Local peacebuilding organisations

Peacebuilding organisations in Burma are primarily not recognised by the state – some are officially registered with the government, but most are not. Registration is long and complicated, and affiliation with the government requires heavy monitoring and evaluation of activities with a loss of independence.

Community organisations typically have connections to larger national or international organisations in which to utilise standards and funds. Local organisations take pride in ownership of projects with a limited presence of institutional donors. Despite the risks of threats and intimidation from authorities, and potential arrest, torture or death for dissent from the military-ruled state, local organisations are resilient and have many programmes dedicated to peace and reconciliation for their communities.

Some examples of these organisations include:

  • Bridging Rural Integrated Development and Grassroots Empowerment works with rural communities to strengthen capacities in natural resource management. Since fighting resumed in 2011, BRIDGE has set up an organic farming project aimed at empowering and sustaining IDPs which depend on agriculture for their livelihoods.
  • Kachin Baptist Convention has a committee for peace and reconciliation and uses public statements to voice community concerns over government brutalities. It has also opened its doors to safeguarding refugees and displaced people in the area.

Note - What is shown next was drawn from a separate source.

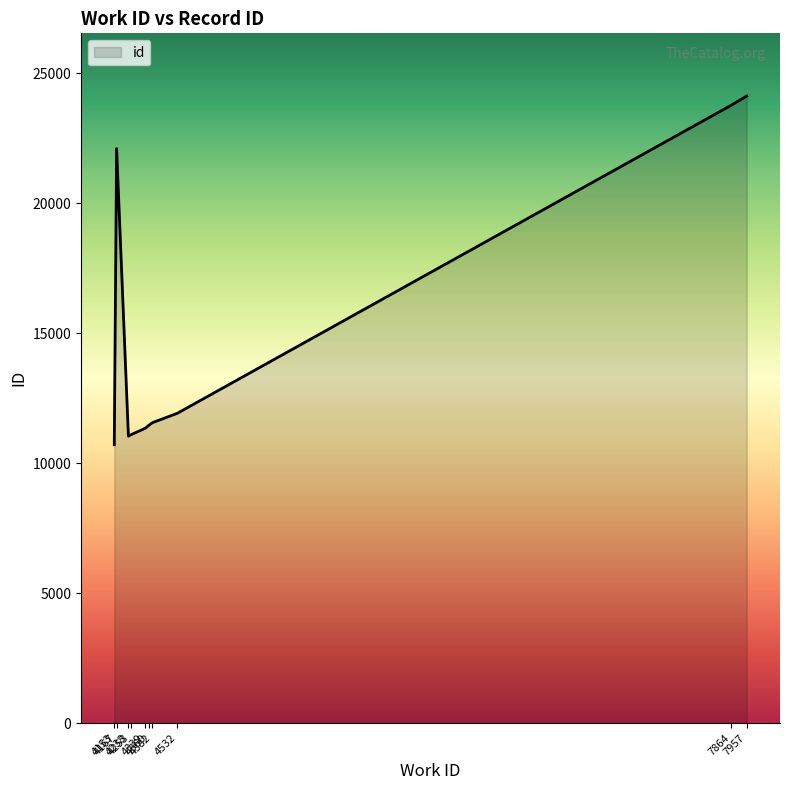

What is the sum of all values?

149154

  • Kachin Development Networking Group is a connecting web of civil society and development organisations to promote equality, political reform, and justice for the people, and shed light on government actions in the area through information sharing. KDNGs main activities have been through regular news updates, writing appeal letters, and organising public demonstrations. They have worked to mitigate and halt various dam and agriculture projects detrimental to local livelihoods. KDNG have worked with local leaders to voice their grievances over dam projects in the Kachin area using methods such as: appeal letters, mass prayer ceremonies, meetings with government officials, poster and leaflet distribution, and even graffiti art throughout the State.

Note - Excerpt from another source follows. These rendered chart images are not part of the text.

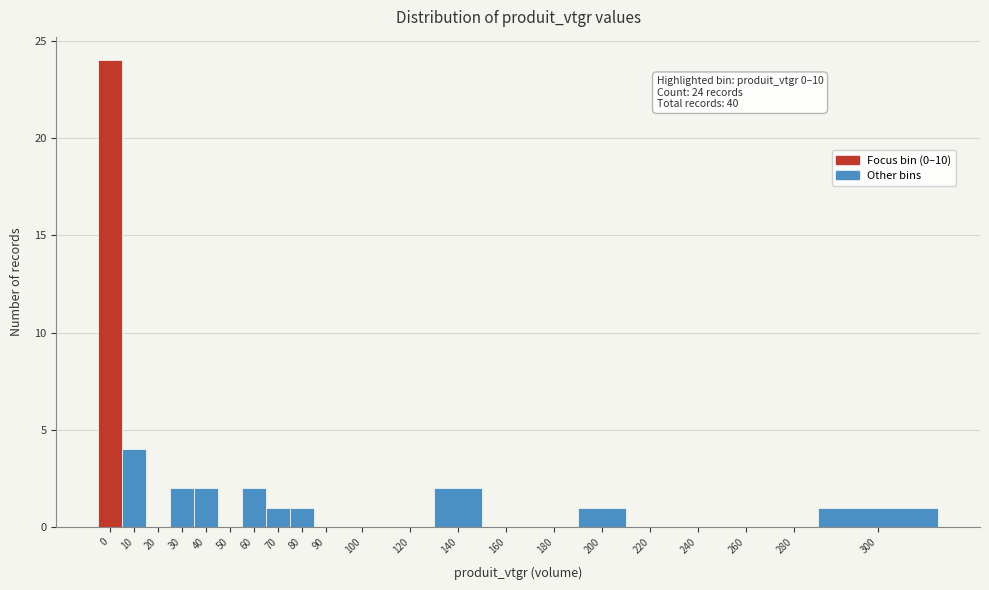

Reading left to right, list all the values displayed in this chart.

0=24	10=4	20=0	30=2	40=2	50=0	60=2	70=1	80=1	90=0	100=0	120=0	140=2	160=0	180=0	200=1	220=0	240=0	260=0	280=0	300=1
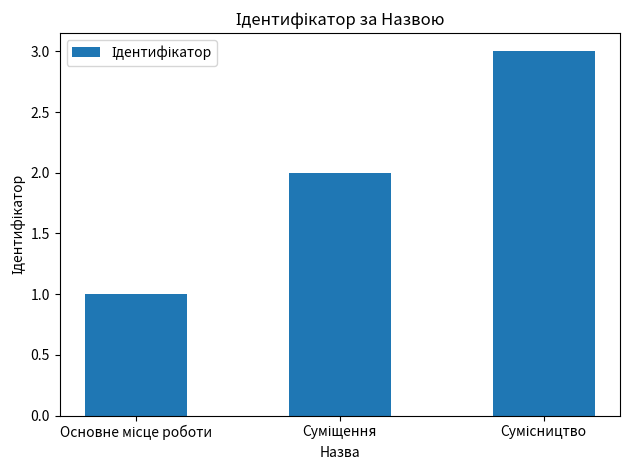

What is the sum of all values?

6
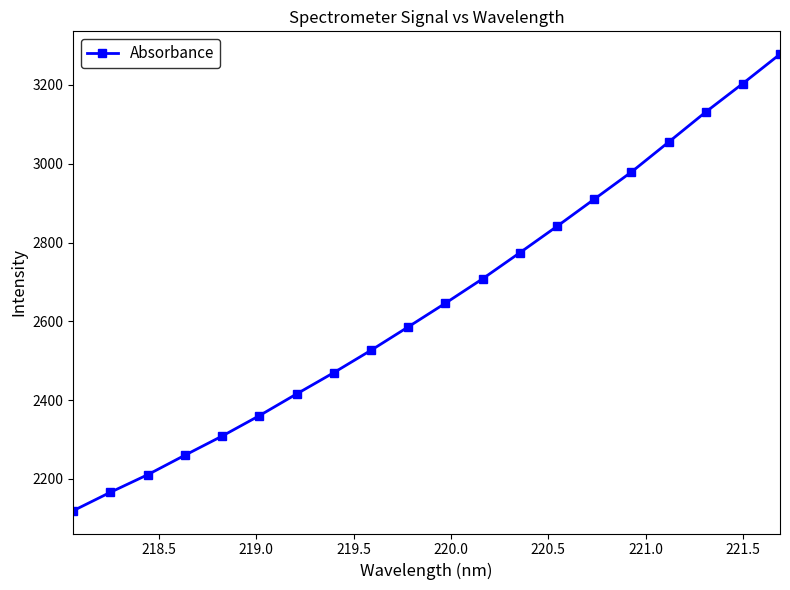

Reading right to left, extract all data points from this chart.

3278.0	3203.5	3131.0	3054.6	2978.8	2909.8	2841.0	2774.0	2707.9	2646.0	2585.8	2526.5	2469.8	2415.7	2360.7	2308.9	2260.3	2210.8	2166.3	2119.5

  • Kachin Women’s Association Thailand aims to empower Kachin women in order to improve the lives of women and children in Kachin society. KWAT has several projects to assist in boosting local independence. They have a Crisis Support Centre and two safe houses on the China-Burma border to provide emergency assistance, food, medicine, counselling, long-term shelter, training, and support for travel costs. KWAT has produced resources such as cartoon books, pamphlets, posters, and CDs for distribution among the local communities for greater cooperation.
  • Karuna Myanmar Social Services (KMSS) vision is to create self-reliant, holistically developed local communities in association with the Church. KMSS activities include: WASH programmes; health care awareness training; child protection; and disaster risk reduction programmes.

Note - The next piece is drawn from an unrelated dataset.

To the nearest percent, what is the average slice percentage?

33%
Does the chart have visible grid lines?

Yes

  • Wunpawng Ninghtoi (Light for the People) was formed by local community leaders from churches and NGOs in the Mai Ja Yang region of Kachin in order to provide support for refugees and camp assistance of IDPs.
Local peacebuilding organisations are playing a vital role in improving the situation in Mynamar. The unique access of locals means that they are able to reach areas that international organisations are excluded from. At this crucial time of transition for Myanmar, this role is becoming ever more crucial.